— CONSEGNA —
Rispondi alle seguenti domande sul testo relativo alla prescrizione dell'indennità di malattia:
(a) Quale prescrizione aveva ritenuto perfezionata il Tribunale, e in base a quale norma?
(b) Secondo l'appellante, quale durata aveva assunto il termine di prescrizione nei confronti dell'INPS con il passaggio in giudicato della sentenza di condanna del datore di lavoro?
(c) Come ha deciso la Corte d'Appello sull'appello?

— ESTRATTO DELLA PAGINA —
Home > Diritto del lavoro > Contributi > Indennità di malattia > Condanna del datore di lavoro > Termine di prescrizione per far valere il diritto nei confronti dell’INPS
Corte di Appello di Brescia
Il principio è stato espresso in ipotesi di ricorso in appello promosso dal lavoratore avverso la sentenza del Tribunale che aveva dichiarato prescritto il diritto di quest’ultimo alla corresponsione dell’indennità di malattia nei confronti dell’INPS.
A fondamento della predetta decisione, il Tribunale, dopo aver precisato che ai sensi dell’art.1 del d.l. 663/1979 (conv. nella l. 33/1980) l’INPS era l’unico soggetto obbligato ad erogare l’indennità di malattia (mentre il datore di lavoro era tenuto unicamente ad anticiparla), ha ritenuto che nella specie si fosse perfezionata la prescrizione breve di un anno, di cui all’art. 6 della l. 138/1943.
Al riguardo, l’appellante adduceva l’erroneità della tesi sostenuta dal giudice di primo grado, non avendo lo stesso considerato che, ai sensi del combinato disposto degli artt. 2953 e 2909 c.c., il termine di prescrizione del diritto nei confronti dell’INPS fosse divenuto decennale con il passaggio in giudicato della sentenza di condanna del datore di lavoro, pronunciata all’esito del giudizio in cui l’INPS risultava regolarmente costituito.
La regola di cui all’art. 2909 c.c., secondo cui l’accertamento contenuto nella sentenza passata in giudicato fa stato ad ogni effetto tra tutte le parti del giudizio (oltre che nei confronti dei loro eredi o aventi causa), non può valere per la pronuncia di condanna, la quale non può che riguardare la parte del giudizio destinataria della stessa. Da ciò deriva che l’obbligo di erogazione anticipata dell’indennità di malattia che fa capo al datore di lavoro (e avente quale unico contenuto quello di anticipare la prestazione) e l’obbligo che fa capo all’INPS, reale debitore, sono assolutamente distinti, con la conseguenza che il loro adempimento non può che essere preteso da ogni rispettivo obbligato. Corollario di questo principio è che la sentenza di condanna emessa nei confronti di un solo obbligato non può estendere i suoi effetti (di condanna) nei confronti dell’altro obbligato.
La Corte d’Appello ha respinto l’appello.

— DATI DELL'ESERCIZIO —
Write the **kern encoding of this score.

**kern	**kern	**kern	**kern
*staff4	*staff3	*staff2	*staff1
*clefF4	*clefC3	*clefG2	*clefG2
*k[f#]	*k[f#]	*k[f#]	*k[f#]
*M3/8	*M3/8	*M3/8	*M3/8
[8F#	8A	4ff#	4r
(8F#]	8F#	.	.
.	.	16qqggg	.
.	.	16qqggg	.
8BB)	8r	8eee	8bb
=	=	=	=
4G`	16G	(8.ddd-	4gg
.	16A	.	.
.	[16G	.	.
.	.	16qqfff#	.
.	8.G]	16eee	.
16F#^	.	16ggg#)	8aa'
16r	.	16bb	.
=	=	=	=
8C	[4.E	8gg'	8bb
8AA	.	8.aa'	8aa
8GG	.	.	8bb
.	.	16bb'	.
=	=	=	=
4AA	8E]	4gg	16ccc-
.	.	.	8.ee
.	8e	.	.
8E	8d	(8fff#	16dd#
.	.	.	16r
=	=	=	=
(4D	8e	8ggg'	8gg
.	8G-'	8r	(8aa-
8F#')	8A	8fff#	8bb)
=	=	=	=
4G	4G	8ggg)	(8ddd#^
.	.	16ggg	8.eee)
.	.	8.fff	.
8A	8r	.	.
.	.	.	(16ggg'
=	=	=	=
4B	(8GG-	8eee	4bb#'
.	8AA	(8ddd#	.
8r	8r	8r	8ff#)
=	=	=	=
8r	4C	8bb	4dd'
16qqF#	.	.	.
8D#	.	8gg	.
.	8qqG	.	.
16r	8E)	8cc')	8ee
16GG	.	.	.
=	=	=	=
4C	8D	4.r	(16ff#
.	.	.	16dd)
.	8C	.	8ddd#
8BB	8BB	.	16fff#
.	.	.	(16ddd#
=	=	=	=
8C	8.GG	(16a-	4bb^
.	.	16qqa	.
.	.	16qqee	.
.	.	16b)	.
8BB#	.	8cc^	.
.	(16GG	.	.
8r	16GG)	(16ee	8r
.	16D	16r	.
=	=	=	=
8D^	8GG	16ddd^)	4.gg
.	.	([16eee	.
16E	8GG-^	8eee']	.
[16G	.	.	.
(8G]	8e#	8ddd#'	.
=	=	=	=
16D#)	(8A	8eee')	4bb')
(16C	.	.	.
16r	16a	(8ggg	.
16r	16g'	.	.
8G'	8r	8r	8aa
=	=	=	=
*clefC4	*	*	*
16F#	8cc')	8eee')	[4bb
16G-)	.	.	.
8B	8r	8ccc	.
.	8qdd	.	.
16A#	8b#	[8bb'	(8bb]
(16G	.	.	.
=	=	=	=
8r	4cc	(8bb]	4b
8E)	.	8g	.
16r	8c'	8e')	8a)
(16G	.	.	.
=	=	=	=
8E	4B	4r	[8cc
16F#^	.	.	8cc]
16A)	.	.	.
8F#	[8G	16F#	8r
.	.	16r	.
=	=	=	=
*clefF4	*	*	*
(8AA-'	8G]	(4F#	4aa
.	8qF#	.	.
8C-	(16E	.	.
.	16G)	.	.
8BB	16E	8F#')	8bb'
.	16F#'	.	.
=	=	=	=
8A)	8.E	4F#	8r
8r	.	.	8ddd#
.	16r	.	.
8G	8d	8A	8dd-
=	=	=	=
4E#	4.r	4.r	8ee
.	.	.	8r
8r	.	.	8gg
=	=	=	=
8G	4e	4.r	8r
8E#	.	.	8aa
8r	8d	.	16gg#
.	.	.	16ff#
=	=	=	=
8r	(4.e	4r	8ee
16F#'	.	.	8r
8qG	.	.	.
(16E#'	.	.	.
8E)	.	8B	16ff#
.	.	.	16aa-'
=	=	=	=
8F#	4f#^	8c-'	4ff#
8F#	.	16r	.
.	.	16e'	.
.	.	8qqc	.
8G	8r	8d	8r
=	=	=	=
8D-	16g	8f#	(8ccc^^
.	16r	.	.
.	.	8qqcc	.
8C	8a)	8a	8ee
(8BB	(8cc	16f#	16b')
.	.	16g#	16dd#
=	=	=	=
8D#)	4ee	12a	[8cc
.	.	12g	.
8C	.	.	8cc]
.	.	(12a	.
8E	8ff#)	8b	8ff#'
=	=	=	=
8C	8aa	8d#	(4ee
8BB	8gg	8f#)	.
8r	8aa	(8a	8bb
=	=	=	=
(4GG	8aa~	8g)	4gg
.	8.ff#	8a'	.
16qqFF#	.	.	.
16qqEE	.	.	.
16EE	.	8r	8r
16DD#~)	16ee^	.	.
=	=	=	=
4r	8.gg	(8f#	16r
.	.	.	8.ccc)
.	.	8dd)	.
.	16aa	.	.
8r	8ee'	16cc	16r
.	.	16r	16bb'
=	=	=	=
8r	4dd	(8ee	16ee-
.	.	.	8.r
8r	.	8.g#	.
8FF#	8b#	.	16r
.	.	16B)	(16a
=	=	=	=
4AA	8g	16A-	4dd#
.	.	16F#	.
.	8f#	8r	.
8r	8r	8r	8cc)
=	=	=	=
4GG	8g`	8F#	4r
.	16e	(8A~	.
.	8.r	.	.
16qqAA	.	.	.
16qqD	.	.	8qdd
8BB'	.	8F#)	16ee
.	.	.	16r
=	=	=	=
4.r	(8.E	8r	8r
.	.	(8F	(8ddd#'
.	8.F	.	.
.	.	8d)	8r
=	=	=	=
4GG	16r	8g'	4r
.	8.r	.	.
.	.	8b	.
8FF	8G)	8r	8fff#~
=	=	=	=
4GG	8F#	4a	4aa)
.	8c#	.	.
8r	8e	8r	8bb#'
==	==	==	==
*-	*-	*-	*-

— SOLUZIONE —
(a) Il Tribunale aveva ritenuto perfezionata la prescrizione breve di un anno, prevista dall'art. 6 della l. 138/1943.
(b) Secondo l'appellante, il termine di prescrizione era divenuto decennale.
(c) La Corte d'Appello ha respinto l'appello.